Turn every line of text in the records into a JSON list of strings, one string per line, skipping any blank lines. Leave the pictures out of the list.
"""
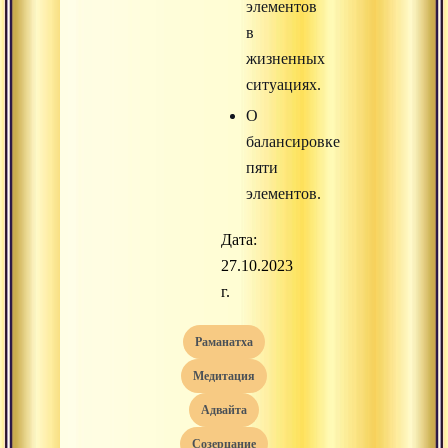
элементов
в
жизненных
ситуациях.
О
балансировке
пяти
элементов.
Дата:
27.10.2023
г.
раманатха
медитация
адвайта
созерцание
"""
Task answer >>
[
  "элементов",
  "в",
  "жизненных",
  "ситуациях.",
  "О",
  "балансировке",
  "пяти",
  "элементов.",
  "Дата:",
  "27.10.2023",
  "г.",
  "раманатха",
  "медитация",
  "адвайта",
  "созерцание"
]